Things Unseen
“Therefore we do not lose heart. Though outwardly we are wasting away, yet inwardly we are being renewed day by day …. So we fix our eyes not on what is seen, but on what is unseen, since what is seen is temporary, but what is unseen is eternal.”
This newsletter was born from a desire to make sense of the unexpected places life has taken me, especially in recent years. After years of trying (and mostly failing) to make a living in print journalism, I quit my full-time reporting job in 2021 to pursue a Master of Divinity degree and ordination in the Lutheran Church. Now in my first pastoral call (in rural Illinois, of all places) I often wonder what the hell I am doing and why God—if it turns out that there really is a god—sent me here.
I somehow find myself increasingly drawn to the Christian faith despite my best efforts to pull away. This is the tradition I was raised in, the tradition I now find myself serving in, and for better or for worse, it seems to be mine for good. In Lutheran theology, faith is understood as a gift of God’s grace rather than an exercise of human will, which definitely rings true in my life, although such faith is not a gift that I would have ever asked for.
At various points in my life, I have wanted to reject it, to abandon Christianity in favor of some form of secular humanism and spend Sunday mornings sleeping in. But each time I’ve tried to leave, I’ve always found myself back where I started. Faith, as it turns out, does not come with a gift receipt. I can’t return it. I can strain at the proverbial leash, but I can never manage to wholly break free. I think that might be good news in the end.
Though I’ve often resisted it, the Christian faith has been a gift and source of tremendous blessing in my life, particularly in these last few years. The Church is a place where I have forged deep friendships, and where my loneliness has been lifted by a community of people who have cared for me when I’ve found it difficult to care for myself. It’s where I have found the most fulfillment and purpose in my working life since graduating college with a B.A. in English and few career plans nearly a decade ago, and where I’ve realized that my life’s calling is not a self-indulgent writing career but pastoral ministry.

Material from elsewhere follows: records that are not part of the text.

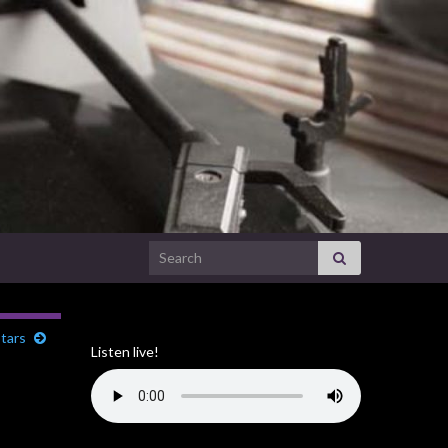
Search for:
tars
Listen live!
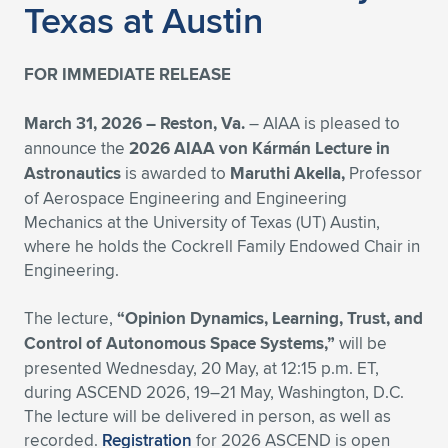
Texas at Austin
Expand subnavigation for previous item
Expand subnavigation for previous item
Expand subnavigation for previous item
Expand subnavigation for previous item
Expand subnavigation for previous item
Expand subnavigation for previous item
FOR IMMEDIATE RELEASE
Expand subnavigation for previous item
Expand subnavigation for previous item
March 31, 2026 –
Reston, Va.
– AIAA is pleased to
Expand subnavigation for previous item
Expand subnavigation for previous item
announce the
2026 AIAA von Kármán Lecture in
Expand subnavigation for previous item
Expand subnavigation for previous item
Astronautics
is awarded to
Maruthi Akella,
Professor
Expand subnavigation for previous item
of Aerospace Engineering and Engineering
Expand subnavigation for previous item
Mechanics at the University of Texas (UT) Austin,
where he holds the Cockrell Family Endowed Chair in
Expand subnavigation for previous item
Engineering.
The lecture,
“Opinion Dynamics, Learning, Trust, and
Expand subnavigation for previous item
Control of Autonomous Space Systems,”
will be
presented Wednesday, 20 May, at 12:15 p.m. ET,
during ASCEND 2026, 19–21 May, Washington, D.C.
The lecture will be delivered in person, as well as
recorded.
Registration
for 2026 ASCEND is open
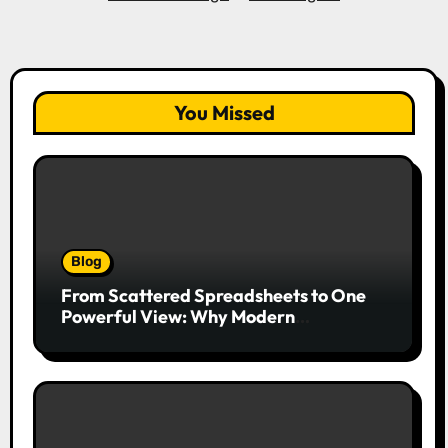
You Missed
Blog
From Scattered Spreadsheets to One
Powerful View: Why Modern
Companies Run on Business Intelligence
Dashboards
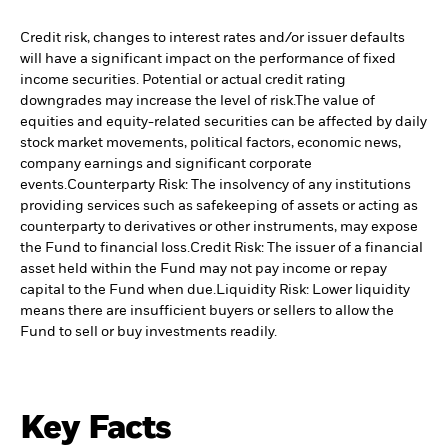
Credit risk, changes to interest rates and/or issuer defaults
will have a significant impact on the performance of fixed
income securities. Potential or actual credit rating
downgrades may increase the level of risk.
The value of
equities and equity-related securities can be affected by daily
stock market movements, political factors, economic news,
company earnings and significant corporate
events.
Counterparty Risk: The insolvency of any institutions
providing services such as safekeeping of assets or acting as
counterparty to derivatives or other instruments, may expose
the Fund to financial loss.
Credit Risk: The issuer of a financial
asset held within the Fund may not pay income or repay
capital to the Fund when due.
Liquidity Risk: Lower liquidity
means there are insufficient buyers or sellers to allow the
Fund to sell or buy investments readily.
Key Facts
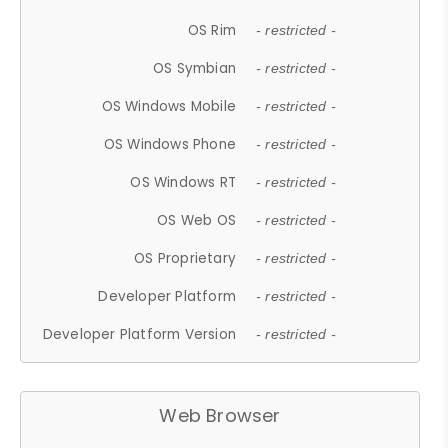
OS Rim
- restricted -
OS Symbian
- restricted -
OS Windows Mobile
- restricted -
OS Windows Phone
- restricted -
OS Windows RT
- restricted -
OS Web OS
- restricted -
OS Proprietary
- restricted -
Developer Platform
- restricted -
Developer Platform Version
- restricted -
Web Browser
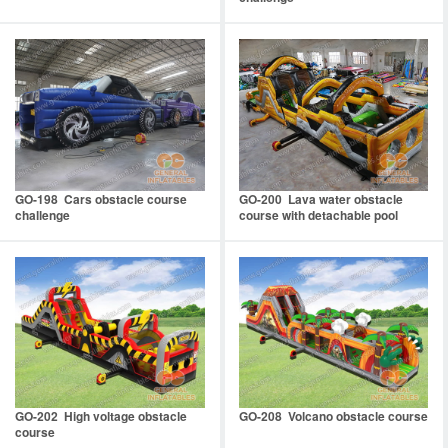
GO-198 Cars obstacle course
GO-200 Lava water obstacle
challenge
course with detachable pool
GO-202 High voltage obstacle
GO-208 Volcano obstacle course
course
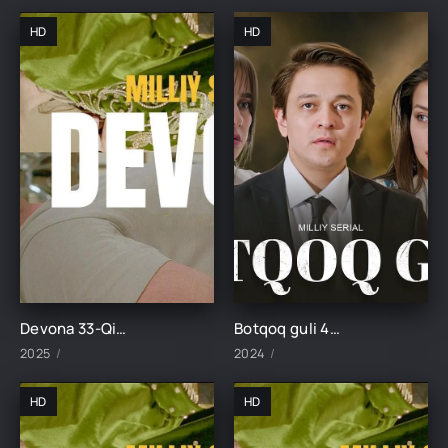
HD
HD
Devona 33-Qism uzbek tilida
Botqoq guli 48-Qism
2025
2024
HD
HD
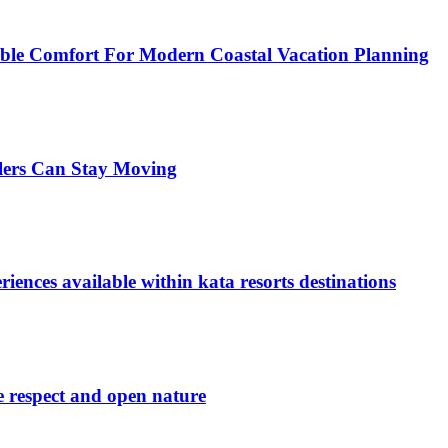
xible Comfort For Modern Coastal Vacation Planning
llers Can Stay Moving
iences available within kata resorts destinations
e respect and open nature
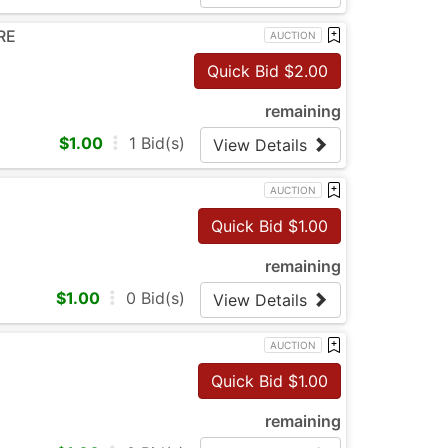
RE
AUCTION
Quick Bid $
2.00
remaining
$
1.00
1
Bid(s)
View Details
AUCTION
Quick Bid $
1.00
remaining
$
1.00
0
Bid(s)
View Details
AUCTION
Quick Bid $
1.00
remaining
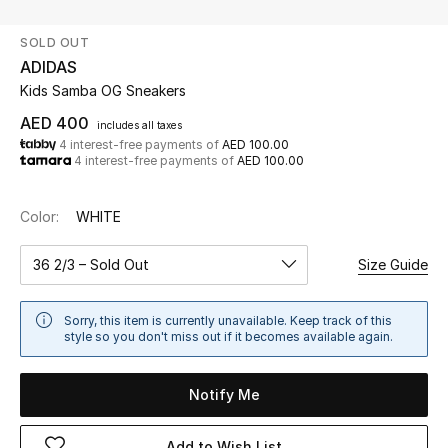
SOLD OUT
UP TO 70% OFF
ADIDAS
Shop Now
Kids Samba OG Sneakers
AED 400
includes all taxes
4 interest-free payments of
AED 100.00
New In
4 interest-free payments of
AED 100.00
View All
Color:
WHITE
New Season
36 2/3 – Sold Out
Size Guide
Women
Sorry, this item is currently unavailable. Keep track of this
style so you don't miss out if it becomes available again.
Women's Bags
Notify Me
Women's Shoes
Add to Wish List
Men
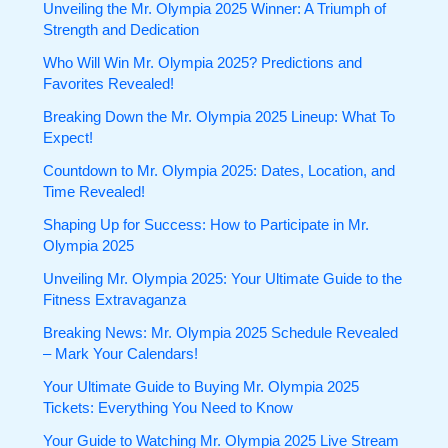
Unveiling the Mr. Olympia 2025 Winner: A Triumph of
Strength and Dedication
Who Will Win Mr. Olympia 2025? Predictions and
Favorites Revealed!
Breaking Down the Mr. Olympia 2025 Lineup: What To
Expect!
Countdown to Mr. Olympia 2025: Dates, Location, and
Time Revealed!
Shaping Up for Success: How to Participate in Mr.
Olympia 2025
Unveiling Mr. Olympia 2025: Your Ultimate Guide to the
Fitness Extravaganza
Breaking News: Mr. Olympia 2025 Schedule Revealed
– Mark Your Calendars!
Your Ultimate Guide to Buying Mr. Olympia 2025
Tickets: Everything You Need to Know
Your Guide to Watching Mr. Olympia 2025 Live Stream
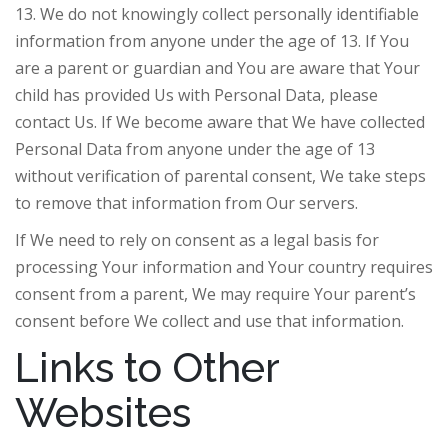
13. We do not knowingly collect personally identifiable
information from anyone under the age of 13. If You
are a parent or guardian and You are aware that Your
child has provided Us with Personal Data, please
contact Us. If We become aware that We have collected
Personal Data from anyone under the age of 13
without verification of parental consent, We take steps
to remove that information from Our servers.
If We need to rely on consent as a legal basis for
processing Your information and Your country requires
consent from a parent, We may require Your parent’s
consent before We collect and use that information.
Links to Other
Websites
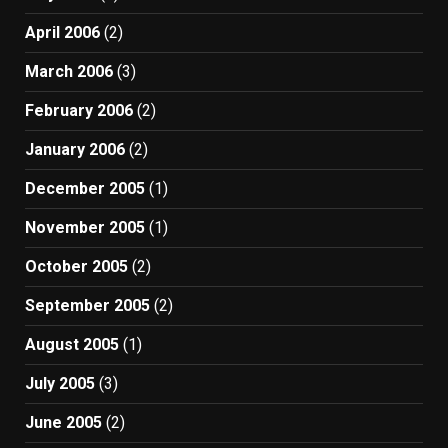
April 2006
(2)
March 2006
(3)
February 2006
(2)
January 2006
(2)
December 2005
(1)
November 2005
(1)
October 2005
(2)
September 2005
(2)
August 2005
(1)
July 2005
(3)
June 2005
(2)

Maybe most importantly, it’s also where—week after week after week—God pulls me out of my solipsism and beckons me out into the world, draws my gaze away from my navel and at the cross of Christ, and asks me to think not just of myself but of my neighbors—both the people in the pews with me and the people in the world around me.
I hope that the reflections within this newsletter might explain what often feels inexplicable—why I am, despite everything, a Christian—but more than anything, I hope they serve as a witness to the power and presence of Christ I observe in my life and the life of the world, a power and presence that not only compels me but redeems and sustains me, day after day after day.
Pull up a chair and stay a while. It’s good to have you here.